A conversation I had with Community Development Administration (CDA) Director Alana Green several months ago indicated that proponents of the sales tax envision using it to fund planning-type projects for many CDCs—projects akin to the community engagement work that the CDC where I serve as Housing Committee Chair (Dutchtown South Community Corporation) is currently doing with the Jefferson Corridor and Historic Gravois Neighborhoods.
This is an important part of community development work. But when a CDC focused on neighborhood organizing receives a grant to do community planning and engagement, they are left accountable to the public after the grant cycle ends. After their two years of funding are up, the CDC will likely need to scale back programming. Residents will associate this scale-down with the local CDC that coordinated outreach, not the organization that’s collecting revenue from the LIHTC units added to their property portfolios.

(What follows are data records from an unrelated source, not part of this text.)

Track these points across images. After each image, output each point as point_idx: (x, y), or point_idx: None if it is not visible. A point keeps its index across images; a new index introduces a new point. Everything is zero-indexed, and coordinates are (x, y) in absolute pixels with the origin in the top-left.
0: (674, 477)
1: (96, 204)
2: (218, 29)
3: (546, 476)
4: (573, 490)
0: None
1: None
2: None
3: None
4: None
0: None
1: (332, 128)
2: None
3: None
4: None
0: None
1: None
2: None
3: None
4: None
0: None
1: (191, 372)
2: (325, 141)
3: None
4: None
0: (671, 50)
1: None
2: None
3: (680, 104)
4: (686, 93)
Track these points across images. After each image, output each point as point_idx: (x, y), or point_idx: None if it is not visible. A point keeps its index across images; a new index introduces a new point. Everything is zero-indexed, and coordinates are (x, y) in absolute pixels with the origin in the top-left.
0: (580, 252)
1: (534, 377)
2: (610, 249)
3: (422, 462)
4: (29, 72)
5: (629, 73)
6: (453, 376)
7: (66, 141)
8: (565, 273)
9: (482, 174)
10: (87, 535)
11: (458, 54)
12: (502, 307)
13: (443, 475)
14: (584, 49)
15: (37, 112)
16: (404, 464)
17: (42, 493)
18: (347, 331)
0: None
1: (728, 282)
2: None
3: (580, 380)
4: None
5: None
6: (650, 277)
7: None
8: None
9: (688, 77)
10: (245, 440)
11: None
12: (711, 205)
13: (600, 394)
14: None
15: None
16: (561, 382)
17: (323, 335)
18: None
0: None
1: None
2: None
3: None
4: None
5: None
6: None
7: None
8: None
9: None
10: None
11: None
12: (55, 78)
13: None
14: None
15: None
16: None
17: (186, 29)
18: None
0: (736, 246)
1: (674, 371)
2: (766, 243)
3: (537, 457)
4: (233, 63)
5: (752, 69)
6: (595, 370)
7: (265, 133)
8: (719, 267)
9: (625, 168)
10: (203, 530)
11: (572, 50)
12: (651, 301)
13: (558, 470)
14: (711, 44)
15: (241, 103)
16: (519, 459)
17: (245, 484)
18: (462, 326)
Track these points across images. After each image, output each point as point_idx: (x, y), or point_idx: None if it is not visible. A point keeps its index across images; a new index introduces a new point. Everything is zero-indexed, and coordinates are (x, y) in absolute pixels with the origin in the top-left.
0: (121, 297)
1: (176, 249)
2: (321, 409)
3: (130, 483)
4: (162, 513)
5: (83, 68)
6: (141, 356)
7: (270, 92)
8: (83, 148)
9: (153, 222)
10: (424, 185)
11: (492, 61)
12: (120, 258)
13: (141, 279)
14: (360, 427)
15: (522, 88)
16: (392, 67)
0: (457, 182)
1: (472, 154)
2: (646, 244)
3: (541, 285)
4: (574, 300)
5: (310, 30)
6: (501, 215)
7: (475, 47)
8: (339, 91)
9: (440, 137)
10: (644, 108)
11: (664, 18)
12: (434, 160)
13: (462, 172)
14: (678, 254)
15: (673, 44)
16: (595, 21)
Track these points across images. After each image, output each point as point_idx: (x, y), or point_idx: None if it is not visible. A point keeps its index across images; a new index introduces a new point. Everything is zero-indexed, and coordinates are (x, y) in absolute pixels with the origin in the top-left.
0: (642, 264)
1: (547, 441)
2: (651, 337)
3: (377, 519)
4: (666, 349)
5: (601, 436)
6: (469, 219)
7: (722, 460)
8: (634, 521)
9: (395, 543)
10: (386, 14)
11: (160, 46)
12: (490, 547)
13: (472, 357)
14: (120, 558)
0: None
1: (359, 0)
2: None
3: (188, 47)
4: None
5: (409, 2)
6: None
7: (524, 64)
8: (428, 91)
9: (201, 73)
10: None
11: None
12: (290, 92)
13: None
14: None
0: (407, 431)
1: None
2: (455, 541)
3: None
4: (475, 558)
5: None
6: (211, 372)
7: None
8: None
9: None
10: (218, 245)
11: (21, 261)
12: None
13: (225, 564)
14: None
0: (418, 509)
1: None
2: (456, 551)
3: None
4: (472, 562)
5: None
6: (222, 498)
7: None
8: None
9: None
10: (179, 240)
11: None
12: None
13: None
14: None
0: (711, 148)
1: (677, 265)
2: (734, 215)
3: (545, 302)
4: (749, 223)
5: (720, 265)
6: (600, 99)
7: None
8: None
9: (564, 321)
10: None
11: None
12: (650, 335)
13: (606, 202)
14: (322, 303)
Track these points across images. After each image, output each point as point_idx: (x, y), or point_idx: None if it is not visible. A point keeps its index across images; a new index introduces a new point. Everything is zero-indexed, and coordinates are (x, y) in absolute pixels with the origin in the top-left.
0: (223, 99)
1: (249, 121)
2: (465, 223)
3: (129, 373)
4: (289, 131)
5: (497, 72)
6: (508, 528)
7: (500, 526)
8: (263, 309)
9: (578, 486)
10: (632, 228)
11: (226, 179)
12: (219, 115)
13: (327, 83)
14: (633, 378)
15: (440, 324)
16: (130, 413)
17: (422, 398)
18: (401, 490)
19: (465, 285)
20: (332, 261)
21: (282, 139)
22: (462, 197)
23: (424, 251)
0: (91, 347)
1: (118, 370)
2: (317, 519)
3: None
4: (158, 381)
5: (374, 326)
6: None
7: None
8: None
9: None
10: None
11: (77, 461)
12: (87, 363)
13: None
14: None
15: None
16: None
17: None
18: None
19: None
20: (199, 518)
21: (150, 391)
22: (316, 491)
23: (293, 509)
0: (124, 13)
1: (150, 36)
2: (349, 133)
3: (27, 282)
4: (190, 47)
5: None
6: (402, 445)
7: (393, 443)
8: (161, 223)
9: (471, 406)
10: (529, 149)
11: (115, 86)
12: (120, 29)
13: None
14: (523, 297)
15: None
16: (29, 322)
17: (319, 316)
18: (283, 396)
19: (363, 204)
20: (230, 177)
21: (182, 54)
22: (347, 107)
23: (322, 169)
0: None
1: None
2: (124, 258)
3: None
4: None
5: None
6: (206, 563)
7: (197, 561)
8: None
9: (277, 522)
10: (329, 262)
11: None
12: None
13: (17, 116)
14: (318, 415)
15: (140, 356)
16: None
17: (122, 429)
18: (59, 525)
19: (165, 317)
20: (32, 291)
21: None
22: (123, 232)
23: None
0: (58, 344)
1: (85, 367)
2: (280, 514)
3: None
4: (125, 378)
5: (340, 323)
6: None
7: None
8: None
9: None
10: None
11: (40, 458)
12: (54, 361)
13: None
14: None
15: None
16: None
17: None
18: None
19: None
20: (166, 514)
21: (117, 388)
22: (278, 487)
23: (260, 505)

The proposal does call for some evidence of sustainability and matching funds. But if private entities do not also commit significant dollars up front, much of the non-bricks-and-mortar programming tied to this proposal will ultimately suffer. Unless we can craft a realistic plan to replace short-lived City funds with significant private donations, most new programming won’t continue after the two-year funding period is over—or at least not at the scale to which neighbors will have grown accustomed.
We have seen many promises to dedicate significant cash to this type of programming in the wake of #Ferguson. But that cash has not materialized. Given that shortfall, I find it hard to believe that philanthropic dollars for long-term community organizing funding will now suddenly become available. To be clear, the key phrase in that sentence is “long-term.” Redlining has devastated huge swaths of our city for decades. It will take many years of affirmative, intentional work to reverse generations of economic discrimination and inequity. We should neither shrink from the tasks at hand nor pretend that modest, short-lived capital infusions will suffice to solve these problems.
This is not to say that bricks and mortar and tax credits aren’t important—only that the implementation plan for this new sales tax seems unbalanced. It favors a sustainable funding stream for construction, but guarantees little for community organizing. Week after week, I attend meetings where folks are asking for investments in human capital just as much as investments in the built environment. Both are vital for our community.
Here’s the good news, though: this vague plan leaves us with an opportunity to reformulate how to approach the new funding. The community development/reinvestment sector has a chance to hold its own discussions, select and prioritize best practices, and lobby the incoming administration to codify those practices in department procedure. I hope we can make these critical conversations a reality, even on the back end of this process. Our policy should be as intentional as our rhetoric.
Glenn Burleigh is a community activist in the City of St. Louis. This commentary should not be construed as the official position of any of the nonprofits or coalitions that he works for or with which he serves in a leadership capacity.
Articles in “From the Field” represent the opinions of the author only and do not represent the views of the Community Builders Network of Metro St. Louis or the University of Missouri-St. Louis.